"You are traitors, and shall die!"
In spite of their self-possession, the two men remained for an instant stupefied. Without giving them time to recover their presence of mind, the person who had spoken discharged two pistols, point blank at them.
The miserable wretches uttered a loud cry. One fell, but the other, bounding like a tiger-cat, scrambled over the intrenchments and disappeared before a second shot could be fired at him.
At the double report and the cry uttered by the bandits, the whole camp was roused, and all rushed to the barricades.
The general and Captain Aguilar were the first to arrive at the spot where the scene we have described had taken place.
They found Doña Luz, with two smoking pistols in her hands, whilst, at her feet, a man was writhing in the agonies of death.
"What does all this mean, niece? What has happened, in the name of Heaven! Are you wounded?" the terrified general asked.

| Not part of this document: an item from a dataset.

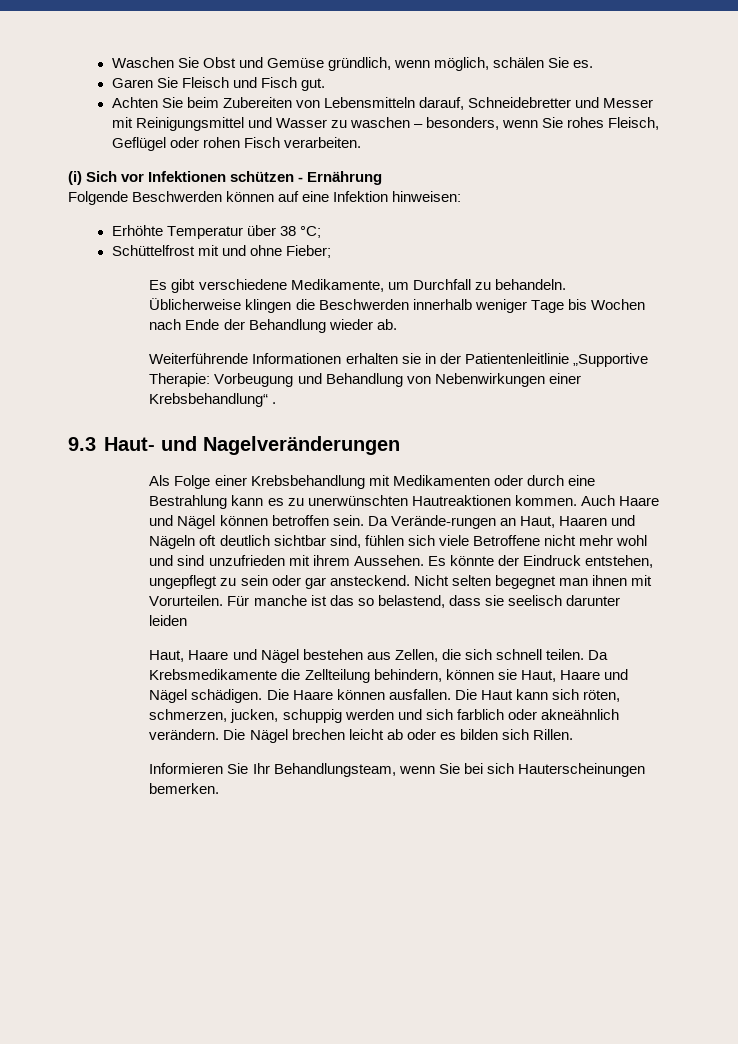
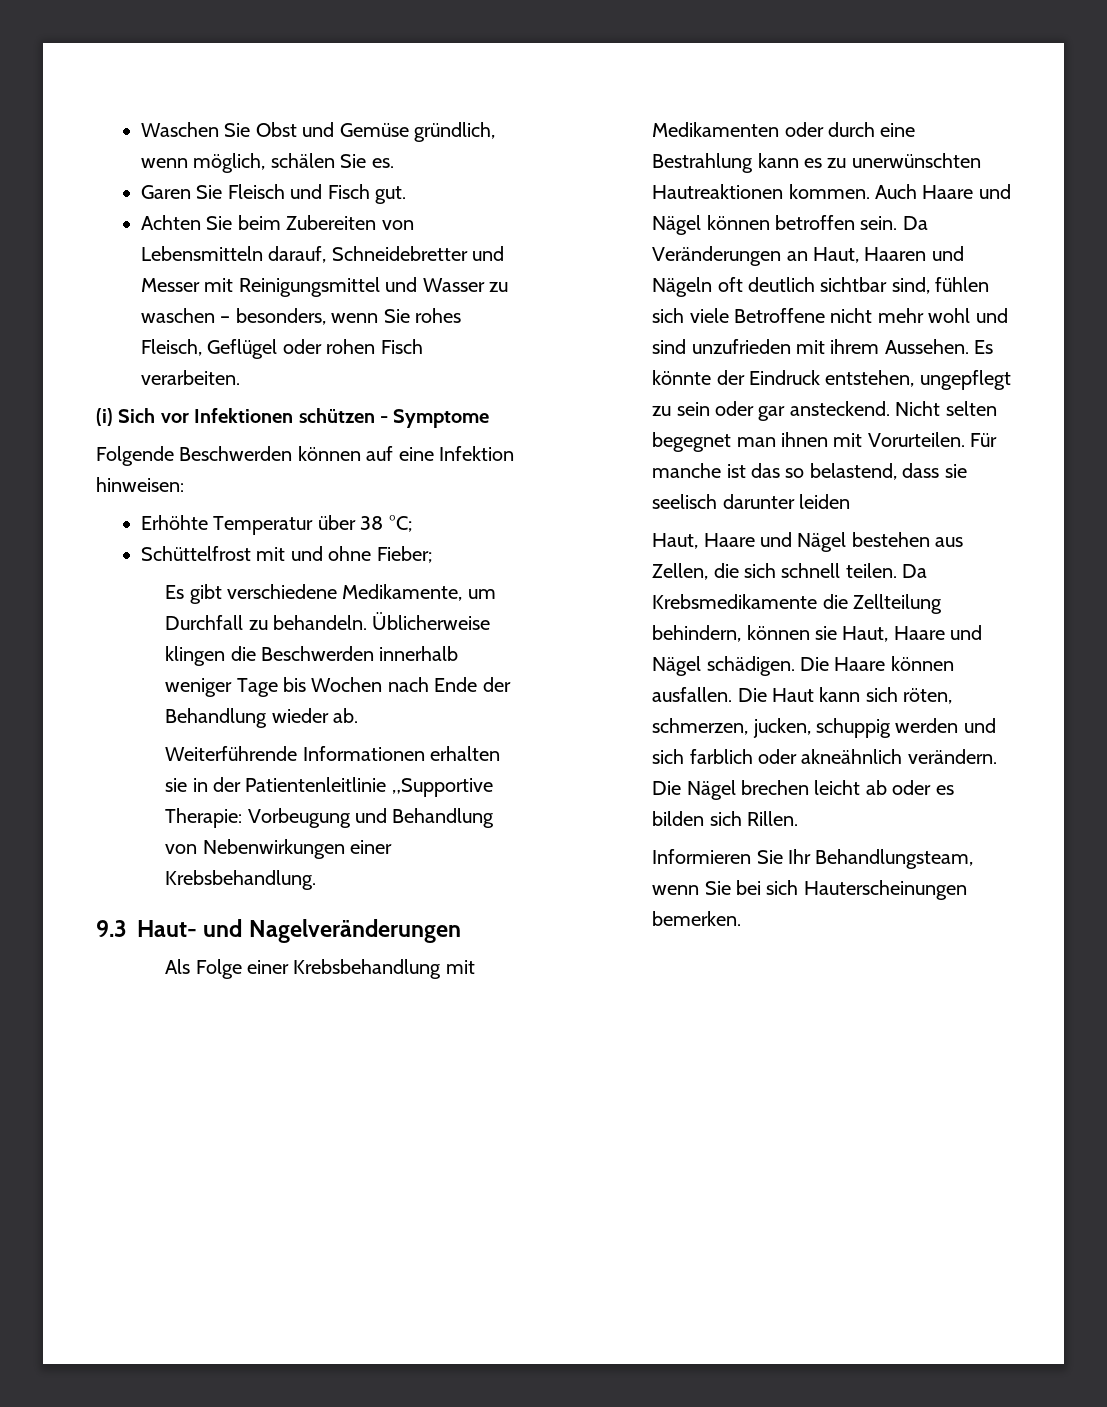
[307,171,383,185] Ernährung -> [393,409,490,428] Symptome
[149,393,277,407] Krebsbehandlung“ . -> [165,870,317,890] Krebsbehandlung.
[390,515,496,529] Verände-rungen -> [652,246,782,266] Veränderungen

"Be at ease, dear uncle, on my account, I am not wounded," the young lady replied. "I have only punished a traitor. Two wretches were plotting in the dark against our common safety; one of them has escaped, but I believe the other is at least seriously wounded."
The general eagerly examined the dying man. By the light of the torch he held in his hand he at once recognized Kennedy, the guide whom the Babbler pretended had been burnt alive in the conflagration of the prairie.
"Oh, oh!" he said, "what does all this mean?"